“You had me at VIP,” my buddy Nick texted back to me.
Our babysitter canceled due to a last-minute illness. My wife took one for the team and kindly sent me to the Sacramento Kings game solo—which meant I had a seat to fill on 35 minutes notice.
No problem for my man, a fellow dad and fan. (I’ll let you decide the order!) Nick flipped the game off at home, kissed his own wife and kids goodbye and beelined from his house to our seats.
He only missed a few minutes of gametime because, as I alluded to at the open, we got him in through the VIP entrance.
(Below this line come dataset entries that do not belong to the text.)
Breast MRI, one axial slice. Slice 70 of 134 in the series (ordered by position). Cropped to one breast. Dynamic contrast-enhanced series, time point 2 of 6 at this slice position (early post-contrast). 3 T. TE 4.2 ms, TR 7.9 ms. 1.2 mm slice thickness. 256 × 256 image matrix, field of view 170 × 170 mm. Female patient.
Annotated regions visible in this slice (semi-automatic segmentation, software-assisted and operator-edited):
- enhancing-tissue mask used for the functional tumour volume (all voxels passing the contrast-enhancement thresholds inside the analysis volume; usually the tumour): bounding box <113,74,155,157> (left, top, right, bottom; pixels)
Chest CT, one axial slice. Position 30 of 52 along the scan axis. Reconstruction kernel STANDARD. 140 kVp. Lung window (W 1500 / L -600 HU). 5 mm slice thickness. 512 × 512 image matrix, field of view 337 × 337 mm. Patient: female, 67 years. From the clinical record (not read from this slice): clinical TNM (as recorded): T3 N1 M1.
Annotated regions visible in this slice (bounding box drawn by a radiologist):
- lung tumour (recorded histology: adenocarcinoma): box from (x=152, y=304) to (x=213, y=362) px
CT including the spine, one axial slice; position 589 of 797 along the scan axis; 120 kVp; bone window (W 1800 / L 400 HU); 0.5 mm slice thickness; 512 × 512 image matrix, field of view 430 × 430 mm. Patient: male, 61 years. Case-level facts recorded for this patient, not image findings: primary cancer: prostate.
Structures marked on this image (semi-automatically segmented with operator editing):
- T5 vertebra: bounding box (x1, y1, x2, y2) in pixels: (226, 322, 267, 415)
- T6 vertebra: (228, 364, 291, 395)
We contrarians make a living—and a retirement—finding the VIP entrance. Take ONEOK (OKE), a pipeline operator and our favorite “energy toll bridge.” OKE made its debut in these pages when we added it to our Contrarian Income Portfolio in April 2020.
As income investors we take comfort in “dividend cushions.” When we bought OKE its yield was 11.8%. Eleven-point-eight percent! Sounds nuts but remember, at the time, crude oil was trading for less than zero dollars a barrel. I wouldn’t believe it if I hadn’t seen it. Buying OKE was anything but comfortable.
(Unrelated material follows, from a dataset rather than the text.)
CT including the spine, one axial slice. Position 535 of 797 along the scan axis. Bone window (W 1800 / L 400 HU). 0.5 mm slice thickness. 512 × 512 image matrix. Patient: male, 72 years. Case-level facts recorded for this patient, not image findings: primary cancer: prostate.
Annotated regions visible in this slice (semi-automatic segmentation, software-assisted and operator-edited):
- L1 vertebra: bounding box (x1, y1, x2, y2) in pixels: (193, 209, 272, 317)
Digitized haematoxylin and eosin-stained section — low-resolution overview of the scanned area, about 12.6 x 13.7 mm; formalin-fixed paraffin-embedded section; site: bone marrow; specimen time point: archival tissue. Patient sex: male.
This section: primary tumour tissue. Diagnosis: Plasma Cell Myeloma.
Mainstream rags and pundits speculated that OKE would have to cut its dividend. Six months later, the stock had sold off further and the dividend yield was above 14%. Fourteen percent!
Surely, a dividend cut was on the way, according to the headlines. We freethinkers knew better, though. In the October edition of CIR, we reasoned:
OKE is a well-run energy pipeline firm with assets that have the potential to produce yearly earnings (defined by EBIDTA) of more than $3 billion, yet the company has a total market cap of just $13 billion!
While you and I aren’t going to pool our money together and produce $13 billion, you can simply buy as many shares as you want for a yield that is still above 14%. Plus, we collect the $0.935 quarterly dividend, we get to sit on this underpriced asset and wait for it to bounce back to 2019 levels (which would represent a near-3X gain from here).
OKE should be a long-term holding for us. We’re riding the 2020 ups and downs in anticipation of a brighter 2021 and beyond for the energy sector, with OKE leading the way higher.
That’s exactly how it played out. Energy assets rallied like crazy. OKE kept paying that quarterly dividend.
Fast forward to early 2022, and we had “rich people” problems. We were up 149% on OKE and had to figure out what to do next!
And this is where investing experience really helps.
Any newbie investors who rode the OKE bandwagon with us would have sold too soon. Which is the opposite of what we want to do. We want to let our winners run.
Sure, eleven months ago, we were sitting on 149% gains from OKE. But Mr. and Ms. Market don’t care who has owned what when. Wall Street’s “power couple” do, however, respect the dividend magnet—which indicated that even higher highs were likely.
OKE’s Dividend Magnet at Work
And guess what? OKE is up even more since we said “hang on.” Our CIR gains have climbed to 188% since that VIP buy call back in April 2020.
But wait, there’s more. OKE’s cash flows have boomed, and the stock has been due for a dividend raise! Which is exactly what we got a couple of weeks back.
If you bought OKE when we mailed that now famous Flash Alert, congratulations! You’re enjoying a terrific 12.5% yield on your initial investment.
A $10,000 stake is now receiving $1,250 per year. While $100K in OKE is banking $12,500 in yearly dividends. Nice.
Now should we book profits? After all, we recently told Exxon Mobil (XOM) thanks and farewell for now.
Nah. I still have OKE as a buy. Remember, “the Markets” don’t care that we’re up 188%. They see a 5.6% dividend that just got a bump. Good for the stock price!
Plus, China is finally reopening after a three-year economic hiatus. Bullish for oil demand.
Really, flat energy prices are fine for OKE shareholders. That means these toll bridges keep collecting. Which means the dividends keep coming.
Just remember, that’s a 5.6% yield on new money. The 12.5% VIP rate sold out years ago.